◆ Pedido de trabalho 1:
No relato sobre o filme da ORTF, quantas pessoas fariam parte da equipa que o realizou?
◆ Pedido de trabalho 2:
Prossiga o relato sobre o filme da ORTF a partir da última frase apresentada.

----- Excerto da fonte

Caros tertulianos:
Relativamente ao filme da ORTF e à reportagem do Paris Match (2), posso adiantar o seguinte: Partipei em Setembro e Outubro de 1969 no apoio à equipa da ORTF que realizou o filme e que incluiu Portugal e o Ultramar, com deslocações do Minho a Timor, captando imagens em todas as possessões ultramarinas. Esta equipa englobava cerca de uma dúzia de pessoas, entre as quais uma jornalista do Paris Match e um do Figaro.
O objectivo inicial era recolher material para incluir no programa Point-Contrepoint (tipo Prós e Contras) em que de um lado se afirmava que Portugal era uma potência colonialista, que explorava os povos coloniais que lutavam pela sua libertação. Esta ideia era suportada em reportagens e depoimentos fornecidos pelos movimentos de libertação a que se juntavam alguns opositores do regime, no exílio, entre os quais Manuel Alegre (3).
Do outro pretendia-se refutar esta ideia, afirmando a ideia de que o Ultramar fazia parte integrante de Portugal e mostrando o grau e ritmo de desenvolvimento que se estava a processar, sobretudo em Angola e Moçambique.
A equipa responsável pelo programa, durante as negociações, pôs como condição poder verificar com total liberdade a realidade em todos os territórios, sobretudo na Guiné, Angola e Moçambique, onde se desenvolviam as lutas de libertação.
O Governo Português aceitou, apenas impondo como condição que o elemento que tinha apoiado a equipa nas suas deslocações em Portugal e no Ultramar estivesse presente nos estúdios da ORTF para assistir à montagem do filme, evitando surpresas que já tinham acontecido em programas idênticos nos Estados Unidos onde a ideia de confronto acabou por ser subvertida e resultou num manifesto antiportuguês. Portanto, e em resumo, tive a oportunidade de acompanhar todo o processo.

----------
----- Registos fornecidos

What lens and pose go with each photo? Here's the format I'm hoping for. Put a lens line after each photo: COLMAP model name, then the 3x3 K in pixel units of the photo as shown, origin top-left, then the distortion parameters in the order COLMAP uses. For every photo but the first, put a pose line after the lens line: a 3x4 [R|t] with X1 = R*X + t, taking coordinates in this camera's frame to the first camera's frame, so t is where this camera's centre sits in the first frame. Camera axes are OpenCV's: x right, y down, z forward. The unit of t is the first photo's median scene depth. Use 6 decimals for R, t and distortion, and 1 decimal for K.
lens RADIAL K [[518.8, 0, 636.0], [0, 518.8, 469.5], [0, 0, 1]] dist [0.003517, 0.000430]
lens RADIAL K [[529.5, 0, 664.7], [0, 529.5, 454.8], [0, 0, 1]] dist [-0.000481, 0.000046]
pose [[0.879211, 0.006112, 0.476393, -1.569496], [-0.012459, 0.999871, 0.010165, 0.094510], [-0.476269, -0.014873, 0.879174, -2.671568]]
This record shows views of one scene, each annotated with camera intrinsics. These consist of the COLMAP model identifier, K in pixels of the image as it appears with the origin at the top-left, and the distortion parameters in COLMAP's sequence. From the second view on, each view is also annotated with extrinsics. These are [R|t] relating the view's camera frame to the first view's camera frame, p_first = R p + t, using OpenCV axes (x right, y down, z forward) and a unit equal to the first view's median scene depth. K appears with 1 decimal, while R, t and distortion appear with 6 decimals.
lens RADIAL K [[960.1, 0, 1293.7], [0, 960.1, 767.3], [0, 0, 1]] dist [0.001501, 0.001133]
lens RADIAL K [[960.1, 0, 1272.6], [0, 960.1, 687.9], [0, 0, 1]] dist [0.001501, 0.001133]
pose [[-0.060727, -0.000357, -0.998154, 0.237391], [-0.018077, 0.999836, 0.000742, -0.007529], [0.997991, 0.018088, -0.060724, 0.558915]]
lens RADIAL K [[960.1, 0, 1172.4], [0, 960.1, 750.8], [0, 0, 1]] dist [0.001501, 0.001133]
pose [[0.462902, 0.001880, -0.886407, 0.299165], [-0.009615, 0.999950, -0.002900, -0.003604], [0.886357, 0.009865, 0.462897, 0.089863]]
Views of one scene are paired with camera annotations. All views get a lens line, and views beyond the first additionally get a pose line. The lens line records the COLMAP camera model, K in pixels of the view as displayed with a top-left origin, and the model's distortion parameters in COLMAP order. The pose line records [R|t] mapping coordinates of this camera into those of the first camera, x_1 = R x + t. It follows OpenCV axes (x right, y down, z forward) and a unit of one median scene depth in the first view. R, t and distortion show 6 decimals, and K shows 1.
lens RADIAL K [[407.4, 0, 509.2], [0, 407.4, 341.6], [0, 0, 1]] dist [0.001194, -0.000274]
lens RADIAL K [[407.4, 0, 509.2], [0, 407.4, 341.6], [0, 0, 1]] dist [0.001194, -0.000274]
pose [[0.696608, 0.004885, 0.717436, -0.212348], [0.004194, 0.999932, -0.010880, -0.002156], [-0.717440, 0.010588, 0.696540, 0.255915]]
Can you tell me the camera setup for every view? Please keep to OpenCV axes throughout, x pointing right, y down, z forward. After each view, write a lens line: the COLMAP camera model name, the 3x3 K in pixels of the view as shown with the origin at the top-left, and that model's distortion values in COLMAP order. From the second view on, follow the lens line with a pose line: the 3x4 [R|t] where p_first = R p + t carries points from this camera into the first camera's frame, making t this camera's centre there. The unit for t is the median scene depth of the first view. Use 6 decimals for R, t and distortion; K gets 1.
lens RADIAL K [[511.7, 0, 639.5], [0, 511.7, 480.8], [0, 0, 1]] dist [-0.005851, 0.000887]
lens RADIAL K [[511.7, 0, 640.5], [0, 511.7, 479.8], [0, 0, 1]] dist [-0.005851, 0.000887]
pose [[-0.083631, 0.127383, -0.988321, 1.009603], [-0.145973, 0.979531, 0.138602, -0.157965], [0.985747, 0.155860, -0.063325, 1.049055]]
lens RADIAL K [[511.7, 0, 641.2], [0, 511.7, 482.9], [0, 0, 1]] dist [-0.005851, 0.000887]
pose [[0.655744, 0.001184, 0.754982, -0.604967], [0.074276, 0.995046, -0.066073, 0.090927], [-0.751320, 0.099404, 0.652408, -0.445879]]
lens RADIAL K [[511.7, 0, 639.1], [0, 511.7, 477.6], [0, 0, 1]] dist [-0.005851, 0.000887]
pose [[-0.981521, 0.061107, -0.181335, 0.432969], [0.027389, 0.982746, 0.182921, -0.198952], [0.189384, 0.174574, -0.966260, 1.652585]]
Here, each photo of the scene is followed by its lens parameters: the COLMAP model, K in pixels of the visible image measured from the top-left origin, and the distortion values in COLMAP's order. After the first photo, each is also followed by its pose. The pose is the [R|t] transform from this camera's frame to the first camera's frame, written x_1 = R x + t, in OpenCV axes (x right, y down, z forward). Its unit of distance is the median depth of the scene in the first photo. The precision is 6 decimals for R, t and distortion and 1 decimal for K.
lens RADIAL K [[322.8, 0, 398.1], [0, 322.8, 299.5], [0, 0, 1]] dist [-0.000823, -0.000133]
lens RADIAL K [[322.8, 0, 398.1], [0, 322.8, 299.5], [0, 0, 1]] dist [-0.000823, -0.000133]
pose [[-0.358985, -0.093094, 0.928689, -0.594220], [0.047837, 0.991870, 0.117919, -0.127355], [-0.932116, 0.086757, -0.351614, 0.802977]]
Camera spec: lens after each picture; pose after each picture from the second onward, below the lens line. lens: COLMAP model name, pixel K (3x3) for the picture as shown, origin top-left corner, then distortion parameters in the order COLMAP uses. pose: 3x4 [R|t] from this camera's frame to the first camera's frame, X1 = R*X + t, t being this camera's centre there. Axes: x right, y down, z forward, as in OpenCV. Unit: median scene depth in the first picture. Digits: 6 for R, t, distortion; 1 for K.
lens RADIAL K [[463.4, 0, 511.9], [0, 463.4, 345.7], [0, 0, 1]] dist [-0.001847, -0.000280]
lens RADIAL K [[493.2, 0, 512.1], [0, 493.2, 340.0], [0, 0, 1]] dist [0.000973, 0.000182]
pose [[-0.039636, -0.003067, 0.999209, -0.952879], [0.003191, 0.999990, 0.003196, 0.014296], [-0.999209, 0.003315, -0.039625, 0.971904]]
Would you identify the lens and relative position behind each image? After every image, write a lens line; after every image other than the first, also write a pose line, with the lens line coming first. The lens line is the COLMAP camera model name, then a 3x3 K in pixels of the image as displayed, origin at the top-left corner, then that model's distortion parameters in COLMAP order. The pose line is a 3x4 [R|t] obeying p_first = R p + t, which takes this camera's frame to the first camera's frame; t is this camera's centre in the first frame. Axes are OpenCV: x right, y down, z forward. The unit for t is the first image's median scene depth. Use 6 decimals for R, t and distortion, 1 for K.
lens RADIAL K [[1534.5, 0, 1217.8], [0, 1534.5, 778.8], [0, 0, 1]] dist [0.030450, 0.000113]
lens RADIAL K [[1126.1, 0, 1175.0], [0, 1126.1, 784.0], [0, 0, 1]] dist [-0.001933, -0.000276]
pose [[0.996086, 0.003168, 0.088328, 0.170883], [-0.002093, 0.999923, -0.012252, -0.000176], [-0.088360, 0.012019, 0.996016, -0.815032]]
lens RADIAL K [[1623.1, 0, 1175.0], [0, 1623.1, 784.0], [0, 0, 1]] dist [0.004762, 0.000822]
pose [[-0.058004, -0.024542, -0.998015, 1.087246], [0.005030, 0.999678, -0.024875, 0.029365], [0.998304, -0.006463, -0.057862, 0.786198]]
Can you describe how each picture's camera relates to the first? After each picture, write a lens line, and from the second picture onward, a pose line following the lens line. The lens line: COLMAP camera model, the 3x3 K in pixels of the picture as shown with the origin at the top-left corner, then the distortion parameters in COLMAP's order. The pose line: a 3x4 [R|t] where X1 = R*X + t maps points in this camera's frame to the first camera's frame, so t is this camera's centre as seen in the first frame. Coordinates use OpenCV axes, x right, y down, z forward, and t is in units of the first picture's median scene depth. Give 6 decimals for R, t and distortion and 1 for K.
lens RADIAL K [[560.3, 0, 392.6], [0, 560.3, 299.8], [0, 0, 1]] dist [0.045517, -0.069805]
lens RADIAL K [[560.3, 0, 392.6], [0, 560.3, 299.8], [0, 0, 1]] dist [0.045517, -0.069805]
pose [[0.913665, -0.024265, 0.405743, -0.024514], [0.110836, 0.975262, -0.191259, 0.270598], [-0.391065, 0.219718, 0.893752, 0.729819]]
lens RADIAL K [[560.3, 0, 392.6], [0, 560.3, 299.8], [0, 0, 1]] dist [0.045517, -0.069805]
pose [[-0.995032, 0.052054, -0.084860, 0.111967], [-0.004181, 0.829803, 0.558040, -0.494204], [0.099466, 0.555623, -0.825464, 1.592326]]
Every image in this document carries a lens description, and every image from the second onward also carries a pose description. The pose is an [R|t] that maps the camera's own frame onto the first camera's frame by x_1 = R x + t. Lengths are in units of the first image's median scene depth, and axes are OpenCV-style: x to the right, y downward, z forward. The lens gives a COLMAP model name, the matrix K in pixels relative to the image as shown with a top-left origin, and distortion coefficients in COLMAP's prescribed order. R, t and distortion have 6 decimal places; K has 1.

----------

◆ Resposta escrita 1:
Cerca de uma dúzia de pessoas.

◆ Resposta escrita 2:
Assim, no dia da assinatura do Armistício, 11 de Novembro de 1969 [, feriado nacional em França, comemorativo do fim da I Grande Guerra Mundial, 1914-1918], o programa foi para o ar. O grau de imparcialidade, relativo, conferiu-lhe um sucesso na crítica francesa da especialidade e alguma satisfação ao Governo Português de então que pela primeira vez não deu por mal empegue o montante gasto no apoio ao Programa, suportando o custo das viagens e estadia de todos os elementos, durante cerca de um mês.
O próprio Marcello Caetano quis ver a cópia que eu tinha trazido e foi durante a sessão, quando viu a cena da emboscada na Guiné que pulverizou dois dos elementos das NT, pronunciou para mim a esperançosa frase:
- Temos que acabar com esta guerra (*).
O impacto na opinião francesa e o elevado volume de material recolhido nos próprios locais levou os produtores da ORTF a fazerem vários documentários.
Já não disponho do exemplar do Paris Match nem da cópia do filme, mas ainda disponho da reportagem do Fígaro da mesma altura, onde o autor define Spínola como um misto de Goering e de Marquês de Cuevas, reportagem essa que vou tentar digitalizar e que enviarei depois para os nossos tertulianos.
Um abraço cordial do
Manuel Domingues
(*) Vd: Novo Contacto com a Guiné: a esperança marcelista em Uma Campanha na Guiné, do Autor.
_________
Notas de L.G.:
(1) Vd. posts de:
4 de Dezembro de 2005 > Guiné 63/74 - CCCXXXVI: A vingança da PIDE (Manuel Domingues)
(...) Não bastava ser bom militar. Era também necessário estar nas boas graças da PIDE. A maior parte dos oficiais milicianos, que não aspirava a ser funcionário público, podia encontrar refúgio na sua condição temporária de militar, mas à saída, a PIDE esperava por ele para acertar contas!" (...).
18 de Julho de 2005 > Guiné 63/74 - CXI: Bibliografia de uma guerra (5)
(..) Manuel Domingues, nascido em Castro Laboreiro, em 1941, frequentou o Curso de Rangers e fez parte do BCAÇ 1856 (1965/67). Como Alferes Miliciano, foi Comandante do Pelotão de Reconhecimento e Informação, tendo desempenhado as funções de oficial de Informações e, durante alguns meses, a de Oficial de Operações.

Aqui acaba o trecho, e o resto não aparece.